> >

Kasus Tante Dibunuh Keponakan karena Menolak Hubungan Badan, Ini Kata Polisi

Kriminal | 13 Juli 2021, 16:45 WIB
Ilustrasi pembunuhan (Sumber: Shutterstock)

NTT, KOMPAS.TV - Remaja berinisial YYF (19) yang duduk di kelas XII Sekolah Menengah Atas (SMA) di Kabupaten Malaka, Nusa Tenggara Timur, membunuh tantenya sendiri, MRL alias BL (47).

Hal itu terjadi karena BL menolak untuk diajak berhubungan badan oleh pelaku.
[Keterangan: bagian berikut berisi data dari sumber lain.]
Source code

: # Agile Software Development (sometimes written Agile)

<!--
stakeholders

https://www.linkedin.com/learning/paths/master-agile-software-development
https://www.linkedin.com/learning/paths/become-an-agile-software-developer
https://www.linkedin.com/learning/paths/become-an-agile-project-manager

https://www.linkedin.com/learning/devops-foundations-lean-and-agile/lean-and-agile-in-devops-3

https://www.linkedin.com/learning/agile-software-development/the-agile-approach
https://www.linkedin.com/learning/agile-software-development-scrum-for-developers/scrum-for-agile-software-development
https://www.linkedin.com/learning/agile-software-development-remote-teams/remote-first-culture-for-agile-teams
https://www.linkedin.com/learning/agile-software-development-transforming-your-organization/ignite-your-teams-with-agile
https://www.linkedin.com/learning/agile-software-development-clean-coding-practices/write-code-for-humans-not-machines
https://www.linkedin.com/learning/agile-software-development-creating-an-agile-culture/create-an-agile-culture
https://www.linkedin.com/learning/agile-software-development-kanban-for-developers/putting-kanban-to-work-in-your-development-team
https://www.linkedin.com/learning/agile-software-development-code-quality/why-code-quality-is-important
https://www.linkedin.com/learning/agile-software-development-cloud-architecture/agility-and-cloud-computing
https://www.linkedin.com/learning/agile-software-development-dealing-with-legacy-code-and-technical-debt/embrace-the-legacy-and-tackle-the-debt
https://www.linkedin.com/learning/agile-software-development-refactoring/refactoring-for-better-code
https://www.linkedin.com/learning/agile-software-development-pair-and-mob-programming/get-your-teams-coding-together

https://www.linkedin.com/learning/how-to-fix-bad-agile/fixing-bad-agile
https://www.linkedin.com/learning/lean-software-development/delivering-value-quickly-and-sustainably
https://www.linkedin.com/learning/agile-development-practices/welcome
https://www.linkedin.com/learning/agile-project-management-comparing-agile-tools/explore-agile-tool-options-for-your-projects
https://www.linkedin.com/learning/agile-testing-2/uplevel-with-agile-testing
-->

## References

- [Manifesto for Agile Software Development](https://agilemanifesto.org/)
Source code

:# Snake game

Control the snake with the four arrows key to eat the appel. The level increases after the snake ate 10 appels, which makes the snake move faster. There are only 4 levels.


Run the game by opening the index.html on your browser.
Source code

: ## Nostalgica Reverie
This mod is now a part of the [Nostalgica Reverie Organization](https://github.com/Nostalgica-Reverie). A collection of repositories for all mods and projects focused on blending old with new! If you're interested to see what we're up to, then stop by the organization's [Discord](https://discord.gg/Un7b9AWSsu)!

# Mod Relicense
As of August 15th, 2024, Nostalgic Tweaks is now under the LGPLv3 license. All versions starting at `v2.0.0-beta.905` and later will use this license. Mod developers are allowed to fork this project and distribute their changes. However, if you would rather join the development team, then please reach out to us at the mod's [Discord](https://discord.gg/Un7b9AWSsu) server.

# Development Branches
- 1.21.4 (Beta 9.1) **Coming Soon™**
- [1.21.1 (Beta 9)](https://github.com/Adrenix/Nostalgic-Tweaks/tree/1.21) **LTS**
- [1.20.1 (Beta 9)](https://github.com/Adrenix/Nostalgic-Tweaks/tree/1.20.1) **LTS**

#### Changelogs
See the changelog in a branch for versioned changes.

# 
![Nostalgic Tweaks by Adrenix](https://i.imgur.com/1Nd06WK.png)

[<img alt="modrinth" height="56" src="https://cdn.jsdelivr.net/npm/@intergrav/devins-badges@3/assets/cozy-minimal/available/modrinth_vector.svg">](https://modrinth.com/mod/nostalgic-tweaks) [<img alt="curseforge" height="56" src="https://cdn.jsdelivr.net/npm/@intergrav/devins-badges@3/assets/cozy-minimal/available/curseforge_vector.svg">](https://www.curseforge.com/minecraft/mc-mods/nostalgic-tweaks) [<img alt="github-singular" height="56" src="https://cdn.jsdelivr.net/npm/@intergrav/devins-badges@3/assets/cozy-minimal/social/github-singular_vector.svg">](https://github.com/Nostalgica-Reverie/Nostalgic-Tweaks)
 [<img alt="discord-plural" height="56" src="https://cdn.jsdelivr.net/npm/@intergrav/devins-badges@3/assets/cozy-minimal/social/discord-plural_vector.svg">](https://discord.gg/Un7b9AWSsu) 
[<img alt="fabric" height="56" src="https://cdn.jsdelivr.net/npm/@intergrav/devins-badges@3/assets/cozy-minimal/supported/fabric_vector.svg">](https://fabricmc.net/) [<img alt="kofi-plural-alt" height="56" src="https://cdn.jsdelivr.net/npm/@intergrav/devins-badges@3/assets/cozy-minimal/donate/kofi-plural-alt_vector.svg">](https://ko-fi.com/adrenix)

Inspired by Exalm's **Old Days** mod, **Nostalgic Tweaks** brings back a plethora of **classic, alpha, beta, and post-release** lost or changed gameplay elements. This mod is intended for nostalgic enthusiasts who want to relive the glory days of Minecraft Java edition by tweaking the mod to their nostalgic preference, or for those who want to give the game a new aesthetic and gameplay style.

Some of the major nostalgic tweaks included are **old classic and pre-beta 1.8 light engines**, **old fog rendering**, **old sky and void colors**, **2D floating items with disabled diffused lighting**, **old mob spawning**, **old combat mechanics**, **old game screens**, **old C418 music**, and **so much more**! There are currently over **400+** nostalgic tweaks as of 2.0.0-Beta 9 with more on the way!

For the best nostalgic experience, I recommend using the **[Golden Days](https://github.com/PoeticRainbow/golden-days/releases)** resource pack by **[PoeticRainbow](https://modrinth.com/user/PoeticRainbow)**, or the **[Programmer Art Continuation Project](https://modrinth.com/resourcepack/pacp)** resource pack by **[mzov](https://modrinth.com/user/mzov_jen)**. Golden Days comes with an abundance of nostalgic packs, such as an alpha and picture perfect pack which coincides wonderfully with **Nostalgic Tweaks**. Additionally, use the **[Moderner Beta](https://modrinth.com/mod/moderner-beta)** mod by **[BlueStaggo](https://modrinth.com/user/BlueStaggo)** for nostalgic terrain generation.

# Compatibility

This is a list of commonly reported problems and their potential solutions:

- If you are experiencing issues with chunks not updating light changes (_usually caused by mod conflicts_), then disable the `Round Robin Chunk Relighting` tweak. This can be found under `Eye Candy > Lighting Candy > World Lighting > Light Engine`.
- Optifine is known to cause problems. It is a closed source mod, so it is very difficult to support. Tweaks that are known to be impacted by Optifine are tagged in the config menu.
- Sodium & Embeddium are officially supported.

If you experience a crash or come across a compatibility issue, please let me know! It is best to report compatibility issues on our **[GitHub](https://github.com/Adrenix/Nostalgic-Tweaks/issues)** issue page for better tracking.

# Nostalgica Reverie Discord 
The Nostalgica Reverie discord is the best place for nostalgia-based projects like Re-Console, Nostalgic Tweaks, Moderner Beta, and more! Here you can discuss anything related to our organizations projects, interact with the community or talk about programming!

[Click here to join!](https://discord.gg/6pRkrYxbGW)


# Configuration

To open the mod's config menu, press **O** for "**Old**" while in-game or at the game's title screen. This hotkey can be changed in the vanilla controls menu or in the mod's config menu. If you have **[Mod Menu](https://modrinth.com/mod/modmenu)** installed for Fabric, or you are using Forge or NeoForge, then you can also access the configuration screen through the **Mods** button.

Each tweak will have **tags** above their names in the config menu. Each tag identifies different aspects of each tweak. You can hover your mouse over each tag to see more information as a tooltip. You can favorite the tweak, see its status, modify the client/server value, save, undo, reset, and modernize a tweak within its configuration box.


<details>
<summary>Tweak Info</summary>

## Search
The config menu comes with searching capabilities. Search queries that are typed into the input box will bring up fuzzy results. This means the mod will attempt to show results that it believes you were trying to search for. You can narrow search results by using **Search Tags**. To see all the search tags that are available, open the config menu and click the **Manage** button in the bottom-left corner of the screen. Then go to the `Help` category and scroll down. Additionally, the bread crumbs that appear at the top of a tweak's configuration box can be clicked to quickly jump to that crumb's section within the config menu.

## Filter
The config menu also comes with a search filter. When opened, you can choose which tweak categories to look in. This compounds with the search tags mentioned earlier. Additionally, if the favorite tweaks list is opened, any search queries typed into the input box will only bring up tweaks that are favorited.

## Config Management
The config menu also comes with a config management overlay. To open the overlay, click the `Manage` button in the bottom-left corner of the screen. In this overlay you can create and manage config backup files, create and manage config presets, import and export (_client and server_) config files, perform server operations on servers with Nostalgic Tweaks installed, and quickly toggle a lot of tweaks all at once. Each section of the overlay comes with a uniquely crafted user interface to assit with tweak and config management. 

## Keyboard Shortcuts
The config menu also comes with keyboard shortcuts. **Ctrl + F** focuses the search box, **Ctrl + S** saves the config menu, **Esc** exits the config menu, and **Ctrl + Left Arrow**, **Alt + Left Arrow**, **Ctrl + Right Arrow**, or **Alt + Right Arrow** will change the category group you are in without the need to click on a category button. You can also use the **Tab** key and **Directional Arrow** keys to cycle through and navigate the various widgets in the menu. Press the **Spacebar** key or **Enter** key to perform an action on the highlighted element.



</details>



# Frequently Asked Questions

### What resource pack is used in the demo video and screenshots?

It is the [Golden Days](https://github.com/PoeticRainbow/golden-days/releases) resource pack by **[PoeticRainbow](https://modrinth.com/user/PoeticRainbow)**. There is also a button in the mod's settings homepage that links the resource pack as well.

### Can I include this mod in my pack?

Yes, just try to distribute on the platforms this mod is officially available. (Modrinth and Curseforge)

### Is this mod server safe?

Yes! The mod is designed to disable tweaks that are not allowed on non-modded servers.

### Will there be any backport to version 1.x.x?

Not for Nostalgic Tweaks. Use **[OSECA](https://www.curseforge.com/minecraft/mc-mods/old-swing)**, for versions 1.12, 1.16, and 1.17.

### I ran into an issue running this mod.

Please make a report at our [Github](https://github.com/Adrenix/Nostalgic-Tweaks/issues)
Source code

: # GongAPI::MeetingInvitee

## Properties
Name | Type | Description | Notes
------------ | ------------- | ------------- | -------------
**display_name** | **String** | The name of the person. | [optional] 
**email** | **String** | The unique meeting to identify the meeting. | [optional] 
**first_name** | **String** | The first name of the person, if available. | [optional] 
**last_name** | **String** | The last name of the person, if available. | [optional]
BL ditemukan tewas di pinggir Cekdam Sadan, Dusun Srin, Desa Raisamane, Kecamatan Rinhat, Malaka, Jumat (2/7/2021).

Kasat Reskrim Polres Malaka Iptu Jamari mengatakan, kronologinya berawal saat pelaku menanyakan keberadaan korban kepada ibunya pada Jumat pagi. Kemudian, kepada pelaku, sang ibu memberi tahu bahwa korban pergi ke kebun untuk memetik sirih.

Setelah itu, pelaku langsung ke lokasi namun tidak melihat korban. Pelaku memutuskan untuk pulang ke rumah melewati cekdam (tanggul air). Saat melintas, pelaku melihat korban sedang mencuci tangan.

"Melihat tantenya, pelaku pun timbul niat untuk menyetubuhi korban, sehingga pelaku mendekatinya," kata Jamari dilansir dari Kompas.com, Senin (12/7/2021).

Namun, niatnya YYF langsung ditolak oleh korban. Kesal pemintaannya ditolak, pelaku mengambil batu dan melempar BL.

Batu mengenai bagian bawah kelopak mata korban hingga berdarah. Korban terjatuh. Dalam kondisi itu, YYF menimpalinya dengan menusukan kayu ke BL hingga tewas.

Baca Juga: 17 Tersangka Pembunuhan Presiden Haiti Ditangkap, Ada Warga Negara AS dan Mantan Tentara Kolombia

Setelah penusukan itu, YYF kembali ke rumah dan membuat sandiwara kepada ibunya bahwa ia menemukan tantenya sudah dalam keadaan tewas di cekdam.